Third, disability as gendered reflects women's increased susceptibility to diseases and their disabling effects; evident in Nigeria. Smith has alluded to how poor maternal and neonatal care has played a considerable role in increasing the number of disabilities in women and infants in the country.143 Child marriages prevalent in Northern Nigeria encourages early childbearing and is a significant cause of poor maternal care that could quickly develop into severe disabilities or death.144 It is unsurprising that compared to other countries, Nigeria tops the rates of poor maternal care, meaning that according to Onyemelukwe, women are five times more likely to develop disabilities and in extreme cases, die.145 While there are no available statistics on the actual numbers of women who develop disabilities as a result of poor maternal care in Nigeria, De Silva de Alwist describes how hormonal changes following childbirth coupled with other factors trigger women's risk of depression.146 This assertion is consistent with anecdotal evidence on the depression crisis in Nigeria.147 Thus, women's increased risk of acquiring a disability when performing their functions as a wife and mother is evident.148 Once disabled, the heightened vulnerability of women to increased discrimination and oppression amplifies the risk. Fine and Asch confirm the point by describing the increased exposure of women with disabilities to more significant harm,149 not only because they are women but also because they are disabled.150 Significant accounts describing the severe exploitation that disabled women experience as a result of their sex and their disability is enough evidence.151
At this juncture, I ask the question: What precipitates the increased susceptibility of women to disability? Literature is unanimous in linking poor healthcare to disability. Evidence shows how inadequate hygiene and health facilities in Nigeria cause infections that may result in disabilities. It is, therefore, valid to argue that preventing most disabilities could be through measures taken against malnutrition, environmental pollution, poor hygiene, inadequate prenatal and postnatal care, water-borne diseases and accidents of all types.152 Besides, studies describe how psycho-social conditions such as depression are more noticeable in women than men.153As earlier stated, De Silva de Alwist description of how hormonal changes following childbirth trigger women's risk of depression is evidence enough.154
Similarly, poverty links to disability in Nigeria.155 Smith describes the relationship and interactions that exist between poverty and disability and shows how poor people become disabled simply because of issues such as poor nutrition and a dirty environment.156 Disabilities may develop simply because poor people cannot afford to treat chronic diseases. In other words, poverty makes a person more susceptible to a disability, which in turn, reinforces and worsens poverty. Thus, the well-documented correlation between disability as both a cause and a consequence of poverty is, therefore, undeniable. This situation worsens because poor people are more likely to endure human rights violations and are less likely to enjoy the guarantee of their rights in Nigeria.157
If there is at least some truth in this well-established correlation, then the susceptibility of women to disability becomes even more evident. This correlation is valid mainly because poverty is gendered in Africa.158 Thus, women in Nigeria are more likely to experience poverty which automatically increases their susceptibility to the oppression that quickly manifests as a disability. The ultimate result is that women's exposure to poverty disables and oppresses them, making them undeserving of human rights protection. Today in Nigeria, more than ever, we witness the feminisation of poverty,159 because of the country's recent unfortunate rise as the poverty (disability) capital of the world.160 Consequently, if it is possible to speak of the feminisation of poverty, then a feminisation of disability is to be expected in Nigeria. By this, I mean that women in Nigeria are more likely than men to develop disabilities because they are the least likely to have access to food, education and healthcare, the lack of which increases their vulnerability to disability.

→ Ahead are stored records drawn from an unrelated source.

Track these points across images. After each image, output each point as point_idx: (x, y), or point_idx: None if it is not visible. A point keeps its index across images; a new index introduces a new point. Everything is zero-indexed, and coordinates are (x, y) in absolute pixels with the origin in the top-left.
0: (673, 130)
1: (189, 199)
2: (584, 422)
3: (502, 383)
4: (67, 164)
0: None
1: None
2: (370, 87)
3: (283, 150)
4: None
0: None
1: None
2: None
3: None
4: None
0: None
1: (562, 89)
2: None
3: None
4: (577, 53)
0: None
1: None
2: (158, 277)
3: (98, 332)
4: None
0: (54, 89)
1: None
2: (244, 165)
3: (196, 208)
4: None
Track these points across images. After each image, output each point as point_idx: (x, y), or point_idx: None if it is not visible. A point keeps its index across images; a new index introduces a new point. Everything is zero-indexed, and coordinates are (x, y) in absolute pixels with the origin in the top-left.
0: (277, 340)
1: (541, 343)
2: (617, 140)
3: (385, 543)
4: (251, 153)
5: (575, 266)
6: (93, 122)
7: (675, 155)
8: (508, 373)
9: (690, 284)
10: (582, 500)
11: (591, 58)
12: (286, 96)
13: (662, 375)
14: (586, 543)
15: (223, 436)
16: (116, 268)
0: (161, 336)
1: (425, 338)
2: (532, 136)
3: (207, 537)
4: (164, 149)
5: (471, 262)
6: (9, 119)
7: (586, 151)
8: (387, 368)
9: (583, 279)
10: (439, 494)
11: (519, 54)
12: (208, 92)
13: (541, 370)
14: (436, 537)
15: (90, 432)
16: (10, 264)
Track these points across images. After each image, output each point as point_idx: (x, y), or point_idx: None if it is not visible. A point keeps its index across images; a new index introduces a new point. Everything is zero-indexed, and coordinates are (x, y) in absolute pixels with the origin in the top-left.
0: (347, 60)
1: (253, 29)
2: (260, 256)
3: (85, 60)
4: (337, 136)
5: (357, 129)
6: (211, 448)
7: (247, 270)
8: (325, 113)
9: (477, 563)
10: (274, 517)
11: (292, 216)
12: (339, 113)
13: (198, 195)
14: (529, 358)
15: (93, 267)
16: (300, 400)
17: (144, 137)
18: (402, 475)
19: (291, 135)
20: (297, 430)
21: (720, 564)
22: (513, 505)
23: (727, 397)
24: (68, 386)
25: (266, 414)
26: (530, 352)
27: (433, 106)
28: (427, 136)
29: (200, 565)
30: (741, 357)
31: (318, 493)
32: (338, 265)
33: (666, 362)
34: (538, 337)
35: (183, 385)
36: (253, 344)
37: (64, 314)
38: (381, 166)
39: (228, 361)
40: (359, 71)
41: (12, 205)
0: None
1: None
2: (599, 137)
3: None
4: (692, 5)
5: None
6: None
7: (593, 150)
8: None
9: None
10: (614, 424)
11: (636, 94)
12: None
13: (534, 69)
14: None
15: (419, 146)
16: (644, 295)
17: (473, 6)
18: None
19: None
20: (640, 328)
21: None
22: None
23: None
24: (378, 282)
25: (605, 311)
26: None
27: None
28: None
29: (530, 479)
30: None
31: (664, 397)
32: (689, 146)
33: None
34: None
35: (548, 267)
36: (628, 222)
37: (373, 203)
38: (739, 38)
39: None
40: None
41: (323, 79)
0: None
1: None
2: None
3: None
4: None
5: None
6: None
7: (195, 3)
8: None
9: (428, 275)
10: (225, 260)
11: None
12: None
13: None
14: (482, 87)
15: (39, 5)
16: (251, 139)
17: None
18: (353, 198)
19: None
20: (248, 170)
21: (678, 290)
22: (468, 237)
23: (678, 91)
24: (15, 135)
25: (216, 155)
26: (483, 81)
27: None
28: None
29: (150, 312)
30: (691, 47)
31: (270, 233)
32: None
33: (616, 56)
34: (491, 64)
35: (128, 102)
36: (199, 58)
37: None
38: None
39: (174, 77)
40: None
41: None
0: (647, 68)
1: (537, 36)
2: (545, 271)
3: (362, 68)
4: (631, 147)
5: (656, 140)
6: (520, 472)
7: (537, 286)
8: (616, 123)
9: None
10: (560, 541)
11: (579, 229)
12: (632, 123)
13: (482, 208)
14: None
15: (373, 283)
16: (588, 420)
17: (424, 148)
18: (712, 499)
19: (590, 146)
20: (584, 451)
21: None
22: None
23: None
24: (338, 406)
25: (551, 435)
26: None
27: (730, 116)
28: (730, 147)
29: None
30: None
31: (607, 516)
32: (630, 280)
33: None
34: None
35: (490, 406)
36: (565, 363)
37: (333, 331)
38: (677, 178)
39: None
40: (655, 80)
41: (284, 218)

Importantly, from a gender-based violence perspective, women are most likely to become disabled because of their vulnerability to sexist and gender-based violence in Nigeria's patriarchal society. Socio-economic oppression, unequal incomes, disproportionate caregiving responsibilities, domestic and sexual violence all increase women's susceptibility to disability and once disabled, amplifies the harm. Although disability in this regard is usually defined using the dominant nature and medical narrative, such linkages expose the social and cultural construction as well as the gendered and emergent nature of the disability.
From the above discussions, we can make a threefold conclusion. One, that given the correlation between poor healthcare, poverty and gender-based violence, on the one hand, and disability, on the other hand, as the literature has correctly established, disability is undeniably a form of oppression of women. Two, the essentialist assumption that there is a ‘false universal’ disability experience that rests on biological determinism is limiting. Three, the ‘woman as disabled’ argument counters this essentialist argument pointing instead to an intersectional open-ended idea that disability is not about a woman having functional limitations alone (as crucial as that is). Still, this paper has demonstrated that ‘disability’ should include restrictions that are a consequence of patriarchal stereotypes, prejudices and attitudes as shown in the Nigerian situation. This assertion is valid considering the potential of harmful patriarchal stereotypes, prejudices and attitudes to turn a typical ‘non-disabled’ woman today to a potentially ‘disabled’ woman tomorrow. Viewed in this way, the interactions that exist between sexism and disability (discrimination) becomes significant.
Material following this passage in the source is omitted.